---- DATA EXCERPT

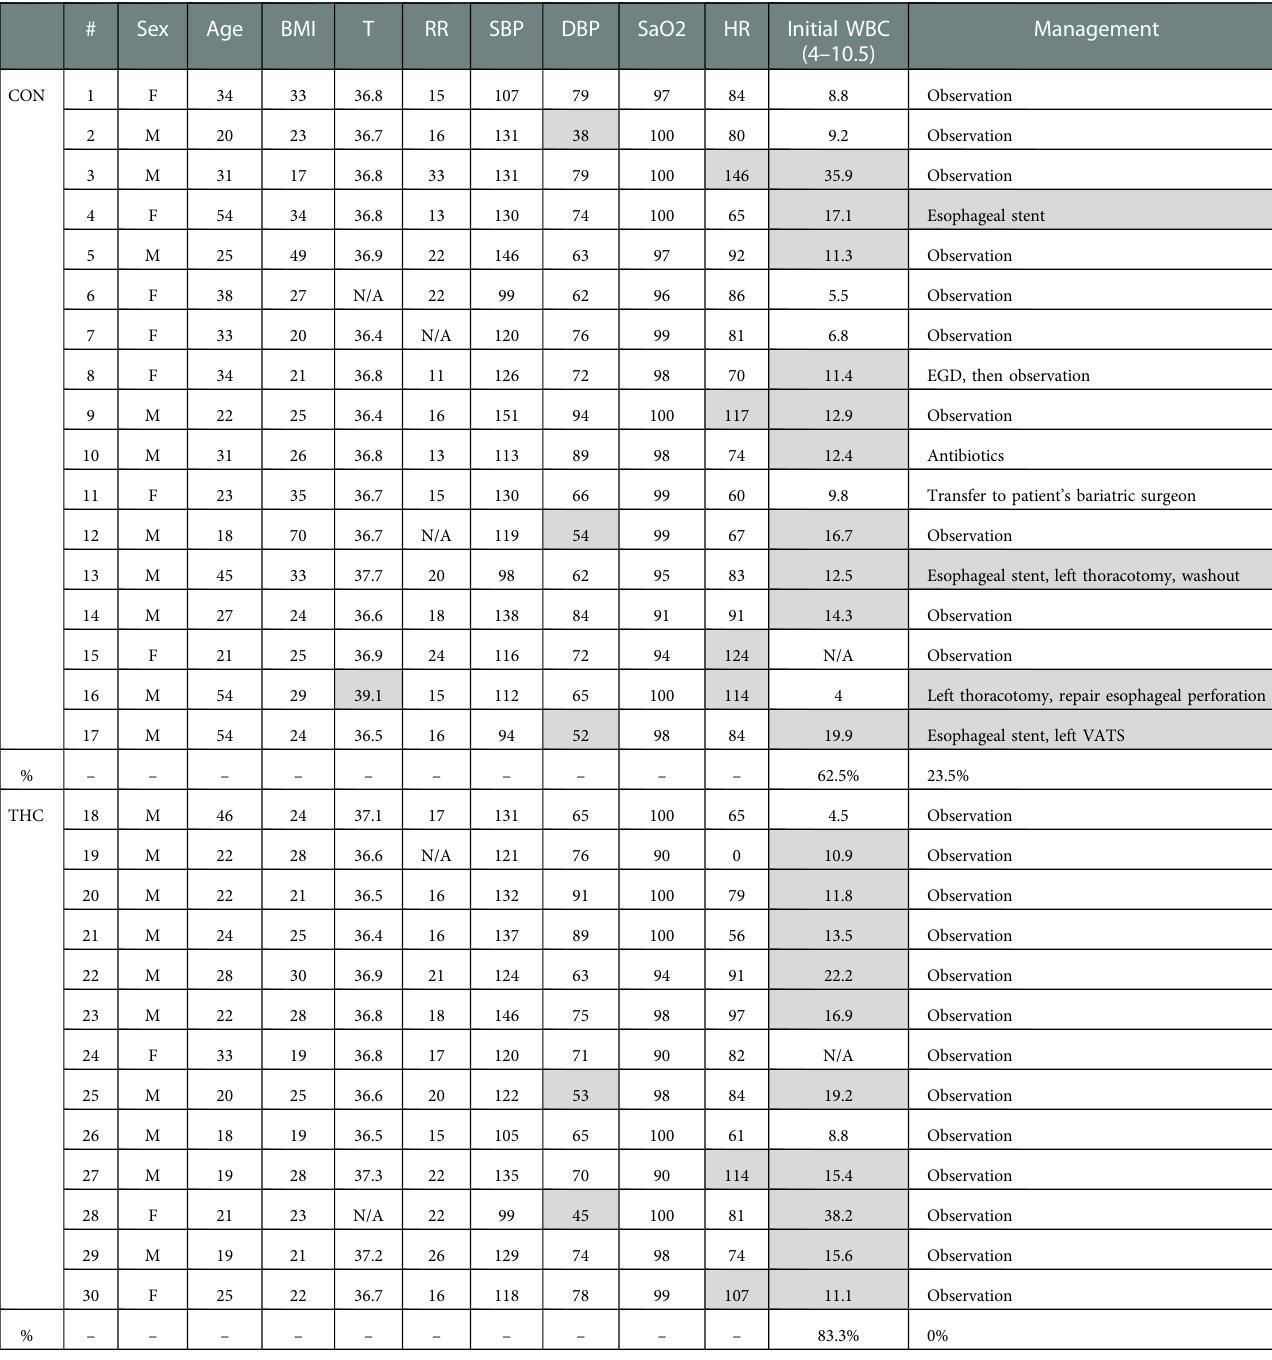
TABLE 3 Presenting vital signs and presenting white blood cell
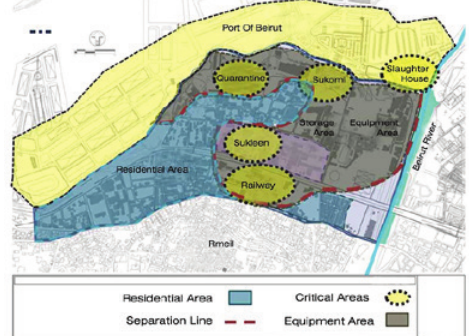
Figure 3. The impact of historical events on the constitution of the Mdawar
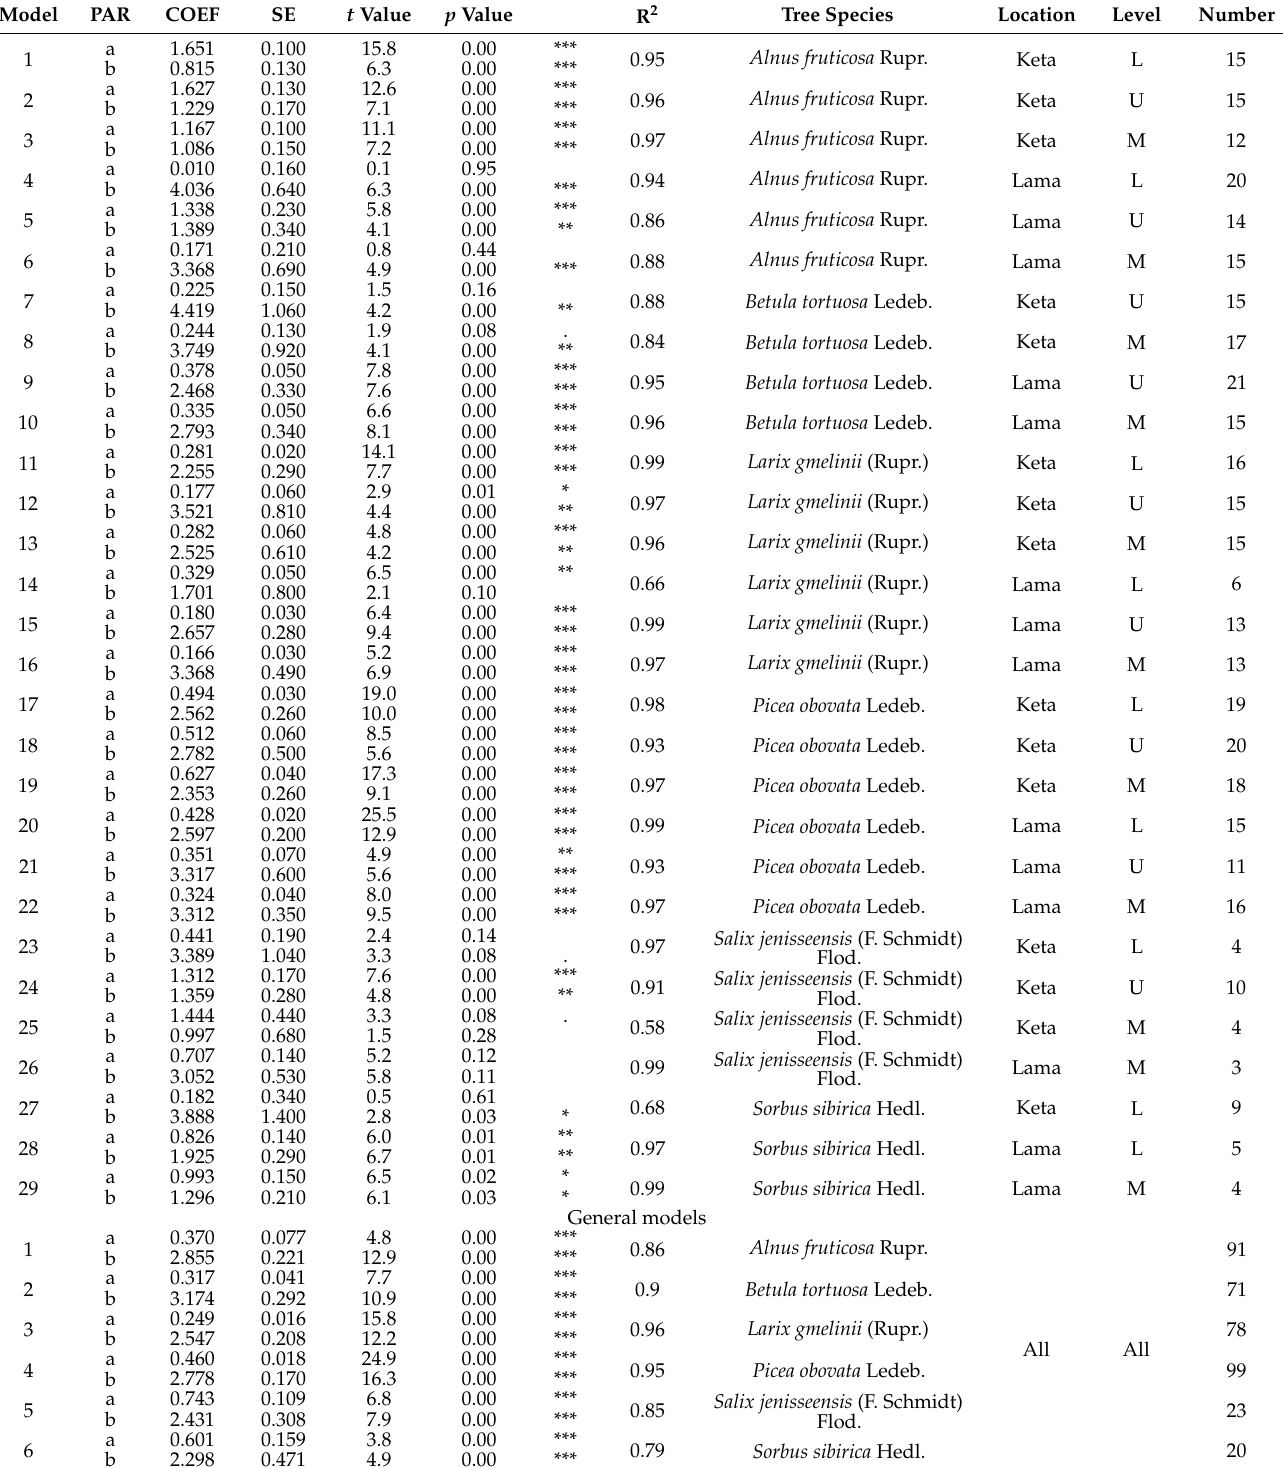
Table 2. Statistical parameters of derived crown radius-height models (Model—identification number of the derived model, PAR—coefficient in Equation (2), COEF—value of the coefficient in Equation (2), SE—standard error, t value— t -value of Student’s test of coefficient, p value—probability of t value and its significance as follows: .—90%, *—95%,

--------

## AIM OF THE TASK
Return the complete material exactly as it appears, without images.

## RESULT
TABLE 3 Presenting vital signs and presenting white blood cell
Figure 3. The impact of historical events on the constitution of the Mdawar
Table 2. Statistical parameters of derived crown radius-height models (Model—identification number of the derived model, PAR—coefficient in Equation (2), COEF—value of the coefficient in Equation (2), SE—standard error, t value— t -value of Student’s test of coefficient, p value—probability of t value and its significance as follows: .—90%, *—95%,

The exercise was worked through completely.